Bagian keamanan siber di perusahaan juga harus konsisten memantau jaringan untuk mendeteksi aktivitas mencurigakan secara tepat waktu. Serangan ransomware dapat dihindari jika ransomware bisa ditemukan sebelum ia diluncurkan atau dieksekusi, meskipun penyerang sudah berhasil masuk di dalam jaringan.
Karena permukaan serangan (attack surface) memiliki banyak aspek, sistem keamanan perusahaan sebaiknya juga harus memiliki beberapa lapisan, meski ini pun tidak menjamin keamanan seratus persen. Serangan Conti merupakan rangkaian yang kompleks sebelum ransomware dilakukan. Ini memberi kesempatan bagi sekuriti TI untuk mendeteksi dan merespons serangan tersebut.
Inilah beberapa lapisan proteksi yang dapat diterapkan oleh organisasi dalam rangka menangkal serangan Conti maupun ransomware lainnya:
Access control dan ZeroTrust
Penerapan kontrol atas siapa yang dapat mengakses apa dan di mana, serta memisahkan ‘power user’ dari aktivitas harian, efektif menghalangi dan memperlambat proses pergerakan lateral Conti.
Segmentasi
Kontrol jalur komunikasi dengan menonaktifkan protokol yang dapat disalahgunakan untuk pergerakan lateral (RPC, RDP, WinRM, SSH, dll.) di antara pengguna (endpoint), membatasi akses ke file share, dan membatasi akses ke server database dan backup secara signifikan mengurangi serangan permukaan di jaringan.
Web Application Firewall (WAF)
Sebelum serangan menyebar lebih luas, penyerang harus mendapatkan pijakan di dalam jaringan. Berkaca dari kasus Conti, crawler dan vektor akses awal mereka dimulai dengan melancarkan phishing (mail spambot) dan mengeksploitasi celah keamanan layanan (OWA, injeksi SQL, Apache Tomcat cgi-bin). Dengan aplikasi WAF yang baik seharusnya serangan seperti ini dapat diblokir lebih awal di jaringan.

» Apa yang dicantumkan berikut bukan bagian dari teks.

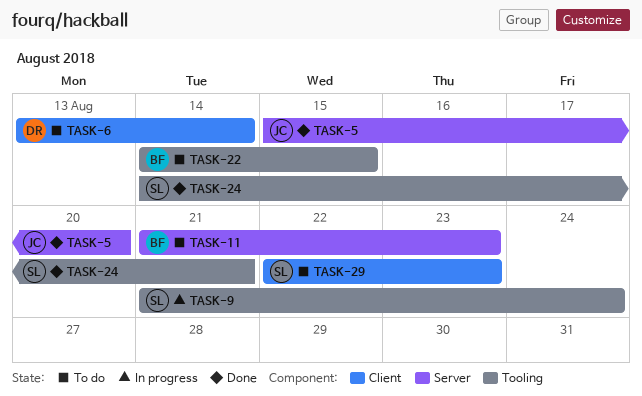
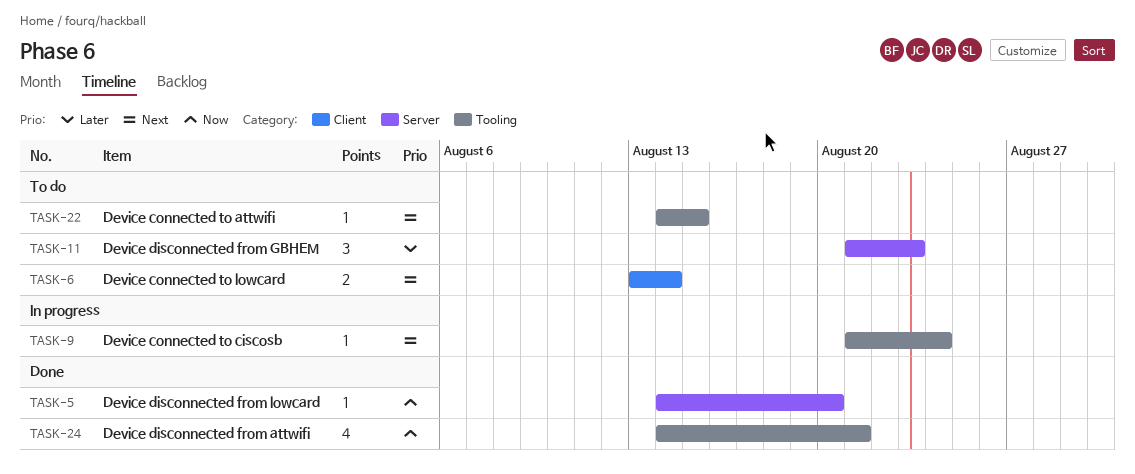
TASK-5, start: Aug 15 -> Aug 14
TASK-29: present -> none

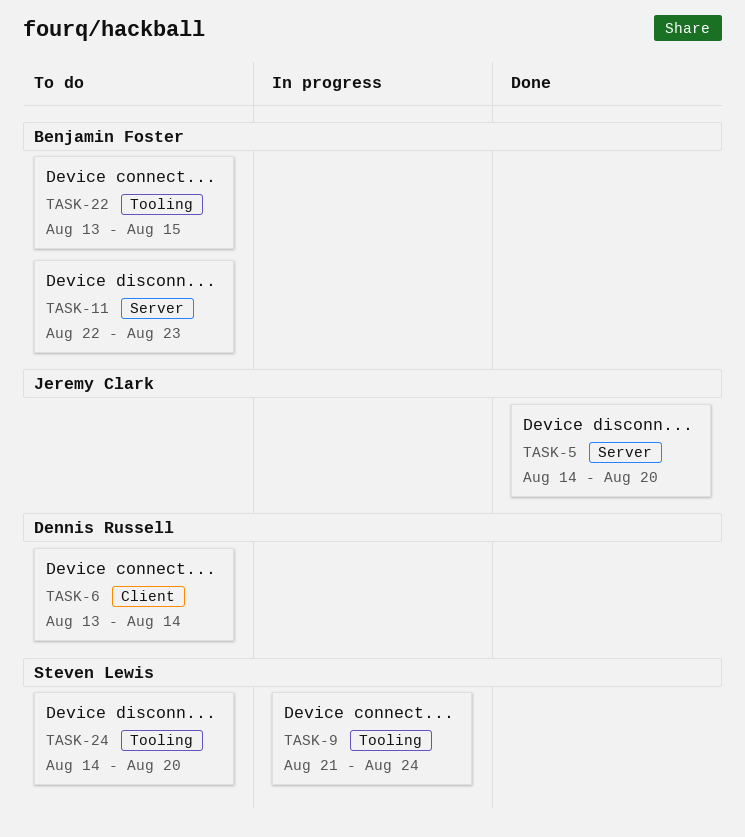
TASK-11, start: Aug 21 -> Aug 22
TASK-22, start: Aug 14 -> Aug 13
TASK-24, status: Done -> To do
TASK-24, due: Aug 21 -> Aug 20

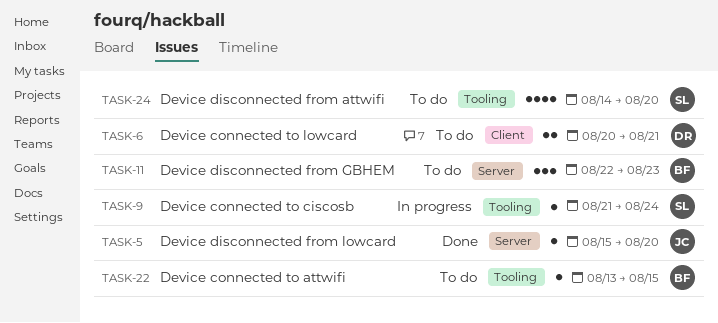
TASK-5, start: Aug 14 -> Aug 15
TASK-6, start: Aug 13 -> Aug 20
TASK-6, due: Aug 14 -> Aug 21

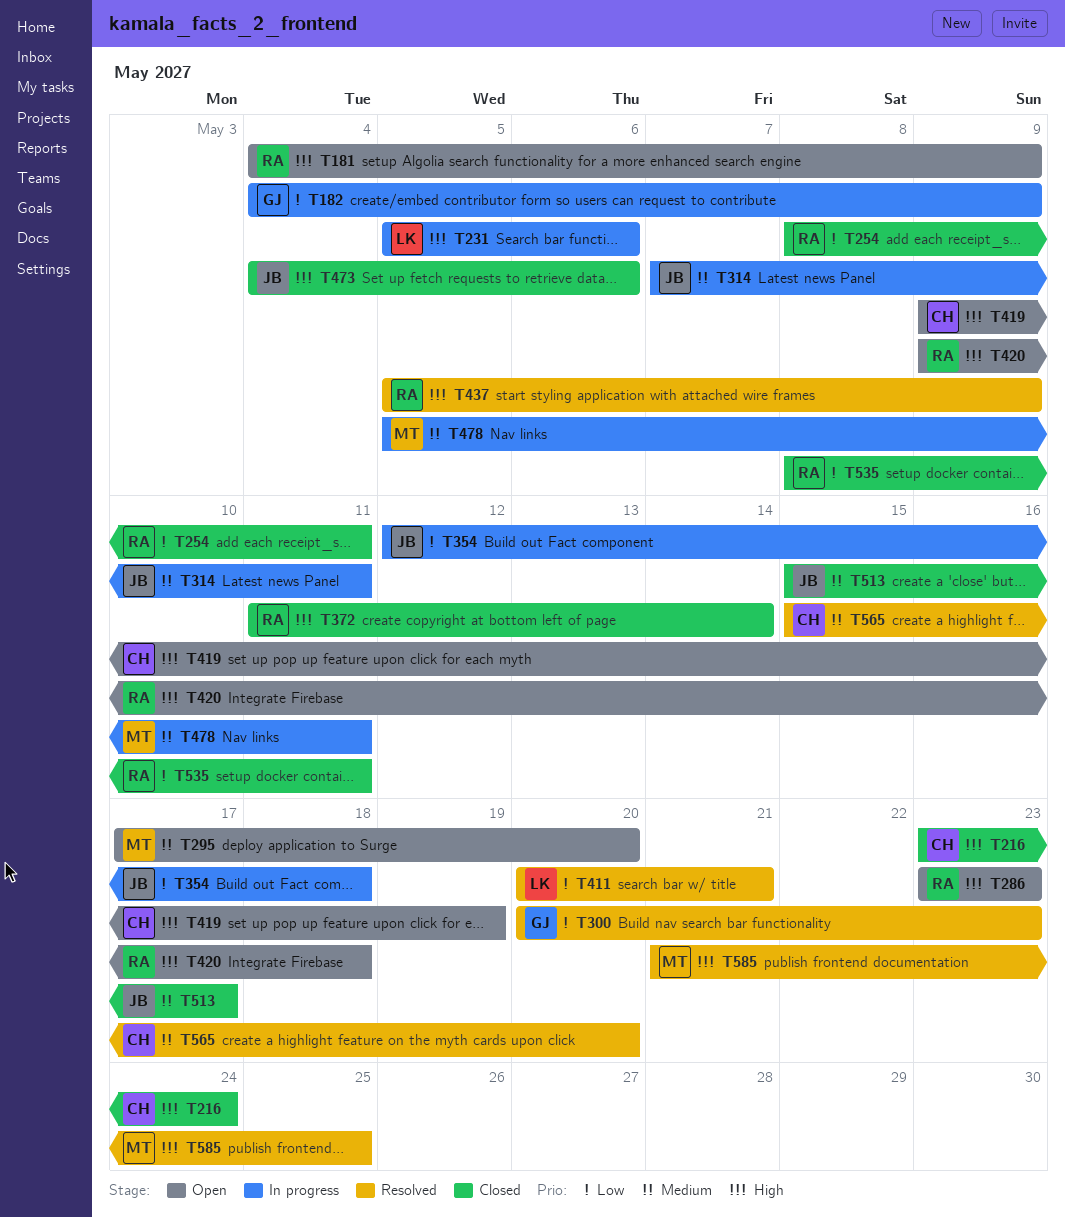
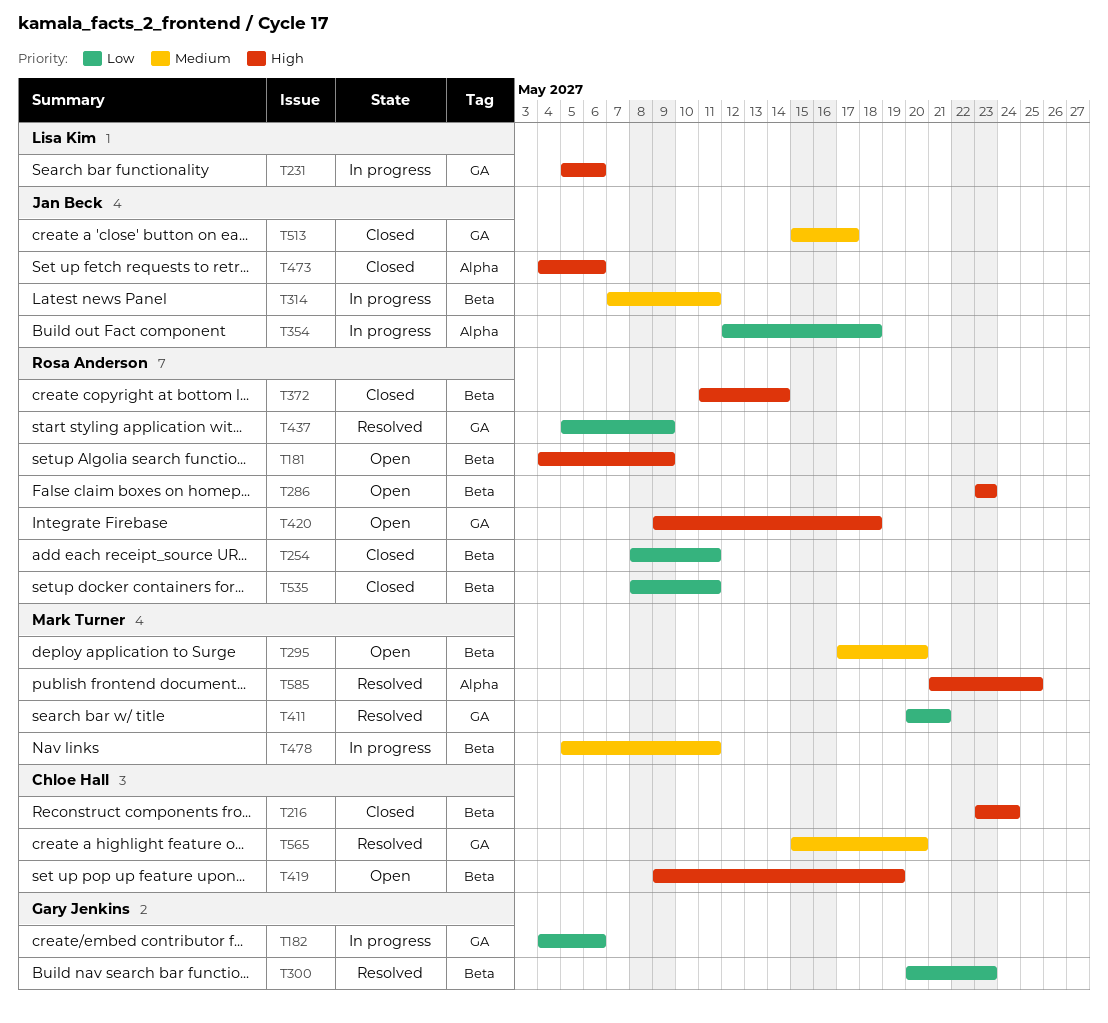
T182, due: May 9 -> May 6
T411, owner: Lisa Kim -> Mark Turner
T437, priority: High -> Low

Inventarisasi software dan manajemen patch
Melacak dan mengetahui di mana software diinstalasi dapat membantu mendeteksi komponen tambahan yang tidak diinginkan/diperlukan. Hal ini berlaku untuk backdoor Conti, seperti Atera dan AnyDesk, beserta serangan lainnya, (LAPSUS$ dengan procexp dan ProcessHacker).
Selain itu, manajemen patch juga dapat melindungi jaringan. Tidak satu pun eksploit yang ada bersifat baru alias patch-nya telah lama dirilis. Meski demikian, Conti dan grup lainnya telah bisa membobol karena banyak server yang tidak konsistem melakukan proses patch.
Deteksi malware - EDR/AV
Sebagai ‘last resort’ proteksi keamanan sistem di jaringan, deteksi dan respons endpoint (endpoint detection and response/EDR) atau Antivirus (AV) yang baik dan up-to-date dapat membantu mendeteksi dan memblokir tool yang digunakan selama serangan. Hal ni berkaca dari Conti yang selalu menguji apakah tool mereka tidak terdeteksi softaware di atas, jadi vital untuk selalu melakukan update software.
Beberapa EDR terbaru juga mengklaim dapat mendeteksi dan mencegah ransomware secara heuristik, ketika ransomware mulai mengenkripsi host. Terlepas dari klaim level keefektifannya, perusahan tetap perlu mempertimbangkan penggunaannya.
*Guardicore adalah penyedia solusi micro segmentation yang diakuisisi Akamai pada tahun 2021.